В очерке «О пейзажной лирике» (начало 1960-х годов) Шаламов отметает антропоморфизм как нечто «грубое». Поэт, считает он, должен быть точным наблюдателем, его задача — синхронизировать пейзаж и чувство: «От грубого антропоморфизма поэты идут к точности, к подробности наблюдения. Дороги природы бесконечны. Точность наблюдения, точность называния, синхронность пейзажа и чувства — вот космос поэта»[612]. В очерках и автобиографических заметках он будет снова и снова повторять это фундаментальное требование к поэтическому слову, причем не только в лирике.
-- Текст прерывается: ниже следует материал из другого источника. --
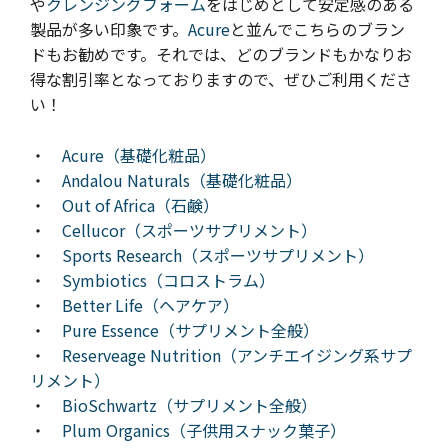
や
クレンジングフォーム
をはじめとして安定感のある
製品が多い印象です。
Acure
と並んでこちらのブラン
ドもお勧めです。それでは、
ど
のブランドもかなりお
得な割引率となっておりますので、ぜひご利用くださ
い！
・
Acure（基礎化粧品）
・
Andalou Naturals（基礎化粧品）
・
Out of Africa（石鹸）
・
Cellucor（スポーツサプリメント）
・
Sports Research（スポーツサプリメント）
・
Symbiotics（コロストラム）
・
Better Life（ヘアケア）
・
Pure Essence（サプリメント全般）
・
Reserveage Nutrition（アンチエイジング系サプ
リメント）
・
BioSchwartz（サプリメント全般）
・
Plum Organics（子供用スナック菓子）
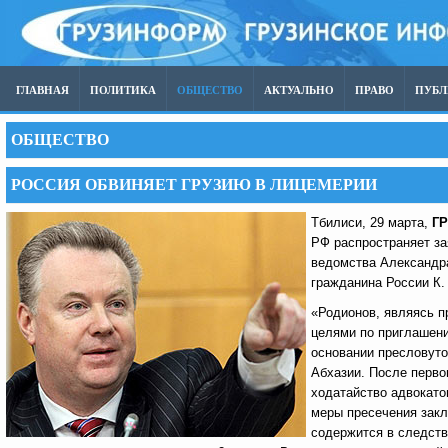
ГЛАВНАЯ
ПОЛИТИКА
ОБЩЕСТВО
АКТУАЛЬНО
ПРАВО
ПУБ
ОБЩЕСТВО
РОССИЯ ОБВИНЯЕТ ГРУЗИЮ В ЛИЦЕМЕРИИ
Тбилиси, 29 марта,
Г
РФ распространяет за
ведомства Александра
гражданина России К.
«Родионов, являясь 
целями по приглашени
основании пресловуто
Абхазии. После перво
ходатайство адвокато
меры пресечения закл
содержится в следст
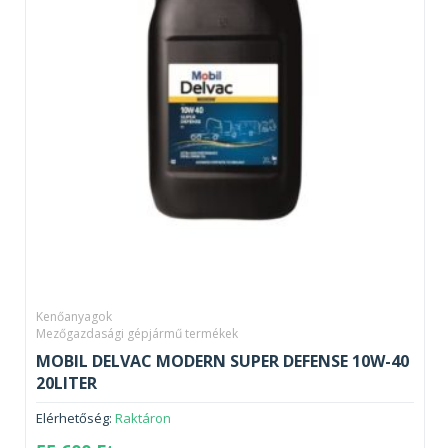
Kenőanyagok
Mezőgazdasági gépjármű termékek
MOBIL DELVAC MODERN SUPER DEFENSE 10W-40
20LITER
Elérhetőség:
Raktáron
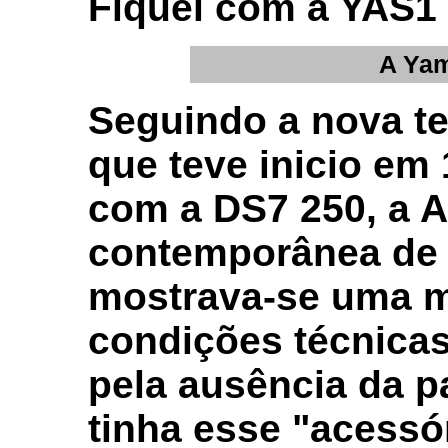
Fiquei com a YAS1 
A Ya
Seguindo a nova t
que teve inicio em
com a DS7 250, a 
contemporânea de p
mostrava-se uma m
condições técnicas 
pela ausência da pa
tinha esse "acessó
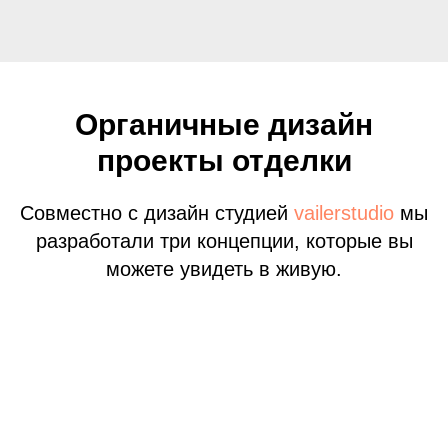
Органичные дизайн
проекты отделки
Совместно с дизайн студией
vailerstudio
мы
разработали три концепции, которые вы
можете увидеть в живую.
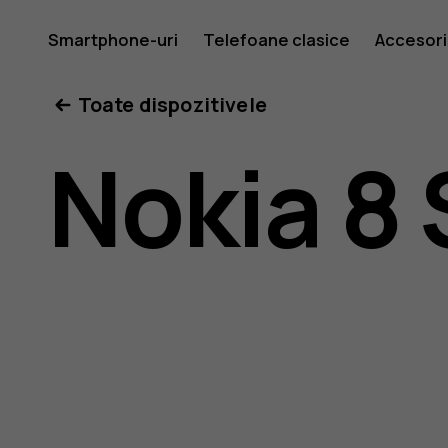
Ghid
Smartphone-uri
Telefoane clasice
Accesori
Toate dispozitivele
de
Nokia 8 
utilizare
Nokia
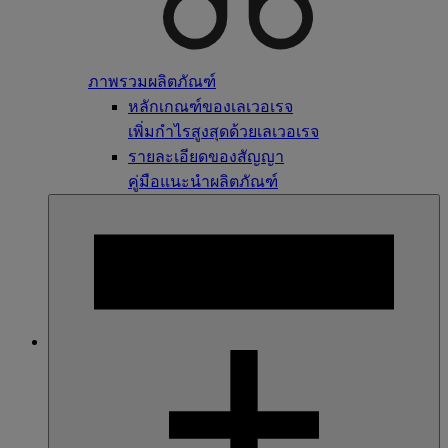
ภาพรวมผลิตภัณฑ์
หลักเกณฑ์ของเลเวอเรจ
เพิ่มกำไรสูงสุดด้วยเลเวอเรจ
รายละเอียดของสัญญา
คู่มือแนะนำผลิตภัณฑ์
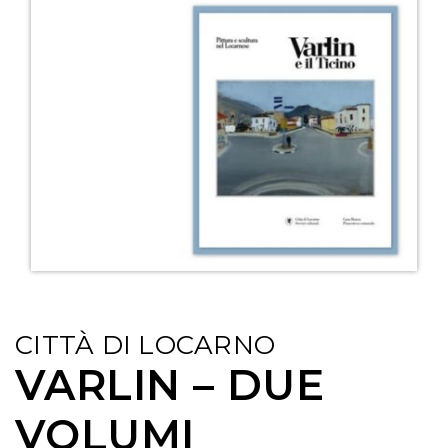
CITTÀ DI LOCARNO
VARLIN – DUE
VOLUMI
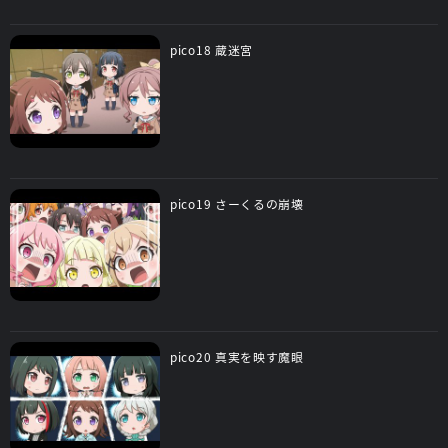
pico18 蔵迷宮
pico19 さーくるの崩壊
pico20 真実を映す魔眼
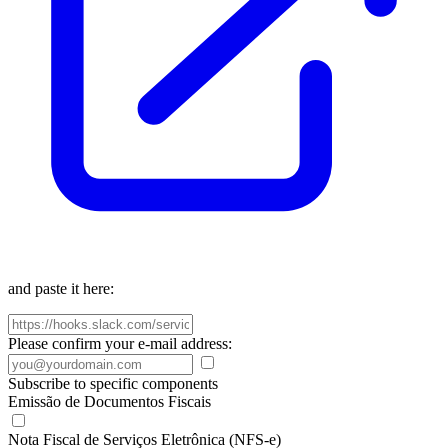
and paste it here:
Please confirm your e-mail address:
Subscribe to specific components
Emissão de Documentos Fiscais
Nota Fiscal de Serviços Eletrônica (NFS-e)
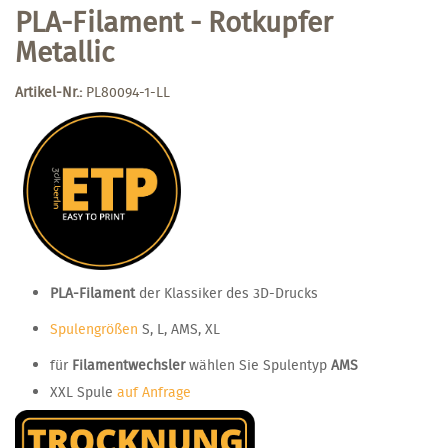
PLA-Filament - Rotkupfer
Metallic
Artikel-Nr.:
PL80094-1-LL
PLA-Filament
der Klassiker des 3D-Drucks
Spulengrößen
S, L, AMS, XL
für
Filamentwechsler
wählen Sie Spulentyp
AMS
XXL Spule
auf Anfrage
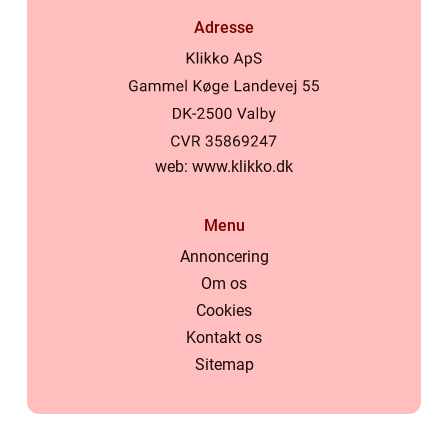
Adresse
web:
www.klikko.dk
Menu
Annoncering
Om os
Cookies
Kontakt os
Sitemap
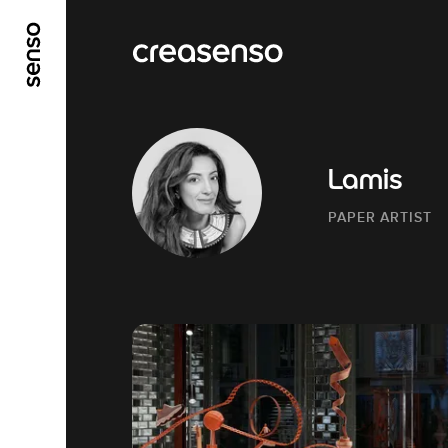
ALLER AU CONTENU PRINCIPAL
ALLER AU ME
Lamis
PAPER ARTIST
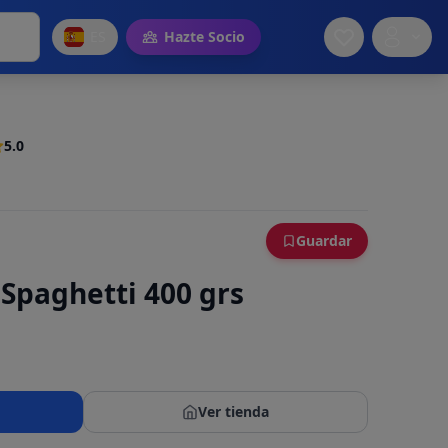
ES
Hazte Socio
5.0
Guardar
Spaghetti 400 grs
Ver tienda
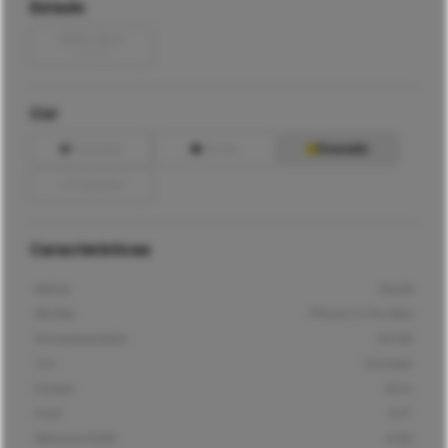
Estado
Muito Bom
+
20
€
Cor
Cinzento
Verde
Dourado
Prateado
Características
Marca
Apple
Modelo
iPhone 11 Pro Max
Armazenamento
64GB
Cor
Dourado
Estado
Bom
Ecrã
6,5"
Memória RAM
4GB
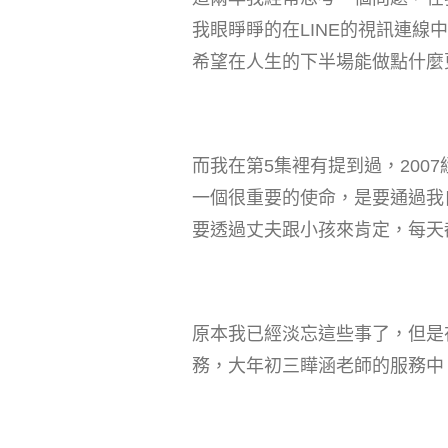
我眼睜睜的在LINE的視訊連
希望在人生的下半場能做點什麼
而我在第5集裡有提到過，2007
一個很重要的使命，是要通過我
要透過丈夫跟小孩來肯定，每天
原本我已經淡忘這些事了，但是
務，大年初三瞱涵老師的服務中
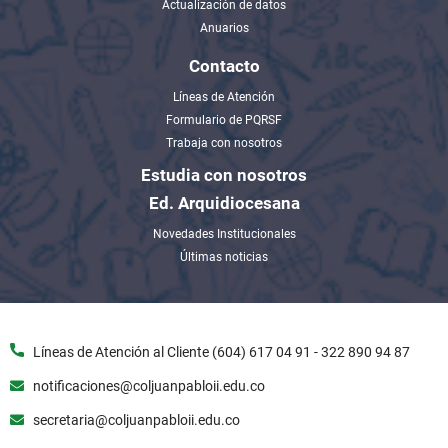
Actualización de datos
Anuarios
Contacto
Líneas de Atención
Formulario de PQRSF
Trabaja con nosotros
Estudia con nosotros
Ed. Arquidiocesana
Novedades Institucionales
Últimas noticias
Líneas de Atención al Cliente (604) 617 04 91 - 322 890 94 87
notificaciones@coljuanpabloii.edu.co
secretaria@coljuanpabloii.edu.co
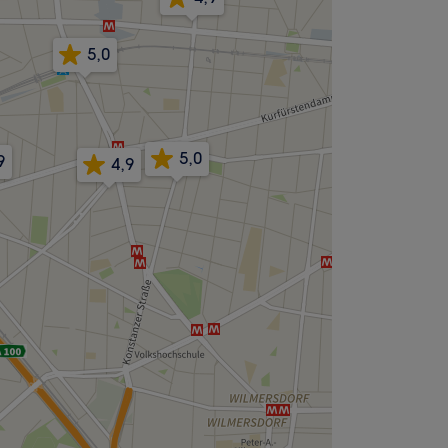
5,0
5,0
9
4,9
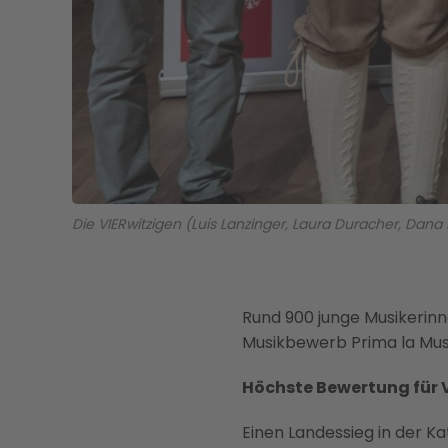
Die VIERwitzigen (Luis Lanzinger, Laura Duracher, Dana B
Rund 900 junge Musikerinn
Musikbewerb Prima la Mus
Höchste Bewertung für
Einen Landessieg in der K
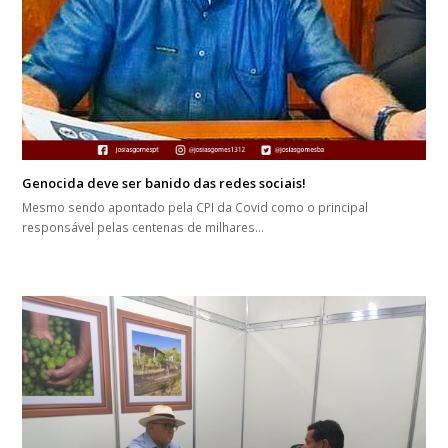
Genocida deve ser banido das redes sociais!
Mesmo sendo apontado pela CPI da Covid como o principal
responsável pelas centenas de milhares…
Итоговые рассуждения Шаламова о собственной лирике опираются отнюдь не только на стихи той поры, когда он работал фельдшером на Колыме и в Якутии. Хотя именно там, по его мнению, ему удалось совершить решительный новый поворот и вернуться к поэзии. К «формуле» его поэзии (особенного этого периода) относится еще один элемент: почти во всех стихотворениях на поверхность пробивается стремление к трансцедентальному, к чему-то, что значительно выше душевного состояния лирического «Я». Так написаны, к примеру, стихотворения «Мы судим сами, судит бог…» и «Silentium», о которых речь еще пойдет дальше. Обращает на себя внимание то, как часто встречаются библейские мотивы и слово «бог», всегда со строчной, как было принято в советское время. (Трудно сказать, писал ли так Шаламов по привычке или использовал эту форму как абсолютно ясный знак своей нерелигиозности.)
Именно через (вновь) обретенный поэтический язык лирическое «Я», использующее его как инструмент, пытается осознать свой поиск осмысленной глубокой связи с чем-то бóльшим. Проговаривание в виде связной речи было попыткой удержать равновесие — между извлечением на поверхность забытого и новым упорядочиванием, между мучительным воспоминанием о пережитых страданиях и освобождающим актом говорения. «Даже если не было бы находок, нового взгляда на природу, мой поэтический дневник должен был дать ткань кровоточащую»[613]. Без «чистой крови», без судьбы, без «малой трагедии» нет стихов, считал Шаламов[614].
В 1969 году Шаламов пересмотрит свое восторженное отношение к ответу Пастернака и не без подспудной горечи напишет:
Было ясно, что П<астернак> не понимает в каких условиях живет заключенный или не хочет понять, не хочет видеть отблеска ада на моих стихах.
Было ясно, что только личное свидание устранит все недоразумения, развеет все туманы. Так и случилось[615].
Борьбу за выживание на Колыме Шаламов выиграл. Борьбу за память о пережитом он будет вести всю свою жизнь. Внутренняя раздробленность останется. Его жизнь, как и его творчество, останутся отмеченными изломами и противоречиями.